Data on the combination of foods consumed simultaneously at specific eating occasions are scarce, primarily due to a lack of assessment tools. We applied a recently developed meal coding system to multiple-day dietary intake data for assessing its ability to estimate food and nutrient intakes and characterise meal-based dietary patterns in the Japanese context. A total of 242 Japanese adults completed sixteen non-consecutive-day weighed dietary records, including 14 734 eating occasions (3788 breakfasts, 3823 lunches, 3856 dinners and 3267 snacks). Common food group combinations were identified by meal type to identify a range of generic meals. Dietary intake was calculated on the basis of not only the standard food composition database but also the substituted generic meal database.
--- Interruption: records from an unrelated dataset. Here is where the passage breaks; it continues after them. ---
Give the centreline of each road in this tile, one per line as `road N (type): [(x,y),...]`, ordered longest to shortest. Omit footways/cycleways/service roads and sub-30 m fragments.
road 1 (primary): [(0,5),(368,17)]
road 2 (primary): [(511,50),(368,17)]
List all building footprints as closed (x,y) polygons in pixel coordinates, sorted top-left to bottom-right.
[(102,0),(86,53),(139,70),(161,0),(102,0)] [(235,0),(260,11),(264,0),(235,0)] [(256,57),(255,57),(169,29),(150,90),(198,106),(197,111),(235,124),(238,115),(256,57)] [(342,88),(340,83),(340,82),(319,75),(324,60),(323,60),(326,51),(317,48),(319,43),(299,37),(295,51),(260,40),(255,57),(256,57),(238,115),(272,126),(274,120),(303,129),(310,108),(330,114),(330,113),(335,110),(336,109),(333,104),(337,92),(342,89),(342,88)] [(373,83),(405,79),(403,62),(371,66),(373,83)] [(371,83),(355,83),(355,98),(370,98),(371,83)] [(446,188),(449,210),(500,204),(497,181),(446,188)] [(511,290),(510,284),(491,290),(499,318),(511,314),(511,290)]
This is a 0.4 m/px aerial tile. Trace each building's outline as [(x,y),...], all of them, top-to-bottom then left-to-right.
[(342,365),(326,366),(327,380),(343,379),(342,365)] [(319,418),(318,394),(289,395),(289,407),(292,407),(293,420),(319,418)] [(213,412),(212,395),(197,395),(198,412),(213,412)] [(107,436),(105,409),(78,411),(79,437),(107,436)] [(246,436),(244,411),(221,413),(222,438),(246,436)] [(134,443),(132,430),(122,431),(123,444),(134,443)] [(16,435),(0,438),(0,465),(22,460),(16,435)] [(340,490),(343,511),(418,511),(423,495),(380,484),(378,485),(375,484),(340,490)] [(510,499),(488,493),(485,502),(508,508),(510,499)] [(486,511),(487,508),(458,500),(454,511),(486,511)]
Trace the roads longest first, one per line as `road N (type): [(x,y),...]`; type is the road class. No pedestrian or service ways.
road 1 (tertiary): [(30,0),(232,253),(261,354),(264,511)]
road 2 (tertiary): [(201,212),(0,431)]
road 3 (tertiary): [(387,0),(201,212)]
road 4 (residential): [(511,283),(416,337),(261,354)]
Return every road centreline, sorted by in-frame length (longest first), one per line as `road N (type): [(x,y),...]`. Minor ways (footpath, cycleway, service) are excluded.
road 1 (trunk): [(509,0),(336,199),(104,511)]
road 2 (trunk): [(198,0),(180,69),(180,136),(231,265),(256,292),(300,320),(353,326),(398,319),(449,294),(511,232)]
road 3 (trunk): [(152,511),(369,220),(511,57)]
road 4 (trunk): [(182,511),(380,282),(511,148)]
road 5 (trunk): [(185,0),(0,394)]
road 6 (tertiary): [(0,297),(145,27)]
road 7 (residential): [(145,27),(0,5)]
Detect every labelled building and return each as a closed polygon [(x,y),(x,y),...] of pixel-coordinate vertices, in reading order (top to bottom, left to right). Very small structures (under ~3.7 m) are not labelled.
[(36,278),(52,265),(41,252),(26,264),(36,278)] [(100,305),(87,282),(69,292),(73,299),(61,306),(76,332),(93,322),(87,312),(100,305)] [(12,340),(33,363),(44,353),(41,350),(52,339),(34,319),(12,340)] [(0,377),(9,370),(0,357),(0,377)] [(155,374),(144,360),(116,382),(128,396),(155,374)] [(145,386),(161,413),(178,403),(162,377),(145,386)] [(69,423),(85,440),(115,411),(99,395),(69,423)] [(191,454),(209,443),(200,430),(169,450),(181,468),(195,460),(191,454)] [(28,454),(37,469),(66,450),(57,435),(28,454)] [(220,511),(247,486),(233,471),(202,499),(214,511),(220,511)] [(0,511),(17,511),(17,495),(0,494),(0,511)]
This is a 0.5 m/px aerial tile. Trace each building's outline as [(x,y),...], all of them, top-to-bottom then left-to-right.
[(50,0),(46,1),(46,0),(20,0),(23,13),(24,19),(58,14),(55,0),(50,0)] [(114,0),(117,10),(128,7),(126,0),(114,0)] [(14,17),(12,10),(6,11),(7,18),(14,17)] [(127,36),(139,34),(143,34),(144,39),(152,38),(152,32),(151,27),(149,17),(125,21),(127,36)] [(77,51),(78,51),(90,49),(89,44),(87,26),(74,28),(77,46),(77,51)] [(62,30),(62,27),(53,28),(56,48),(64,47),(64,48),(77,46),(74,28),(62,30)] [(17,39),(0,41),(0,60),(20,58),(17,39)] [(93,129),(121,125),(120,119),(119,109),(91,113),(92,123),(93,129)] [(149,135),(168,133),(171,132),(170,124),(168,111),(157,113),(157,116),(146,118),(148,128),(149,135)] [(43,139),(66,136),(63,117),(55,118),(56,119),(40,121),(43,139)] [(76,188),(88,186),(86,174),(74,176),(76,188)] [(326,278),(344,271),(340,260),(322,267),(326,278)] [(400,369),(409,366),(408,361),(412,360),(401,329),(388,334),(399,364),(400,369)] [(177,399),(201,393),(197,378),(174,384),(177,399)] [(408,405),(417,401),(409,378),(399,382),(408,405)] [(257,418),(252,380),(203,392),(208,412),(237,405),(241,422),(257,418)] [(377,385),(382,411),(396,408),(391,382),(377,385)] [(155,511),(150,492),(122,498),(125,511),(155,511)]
In total, eighty generic meals (twenty-three breakfasts, twenty-one lunches, twenty-four dinners and twelve snacks) were identified. The Spearman correlation coefficients between food group intakes calculated based on the standard food composition database and the substituted generic meal database ranged from 0·26 to 0·85 (median 0·69). The corresponding correlations for nutrient intakes ranged from 0·17 to 0·82 (median 0·61). A total of eleven meal patterns were established using principal components analysis, and these accounted for 39·1 % of total meal variance. Considerable variation in patterns was seen in meal type inclusion and choice of staple foods (bread, rice and noodles) and drinks, and also in meal constituents. In conclusion, this study demonstrated the usefulness of a meal coding system for assessing habitual diet, providing a scientific basis towards the development of simple meal-based dietary assessment tools.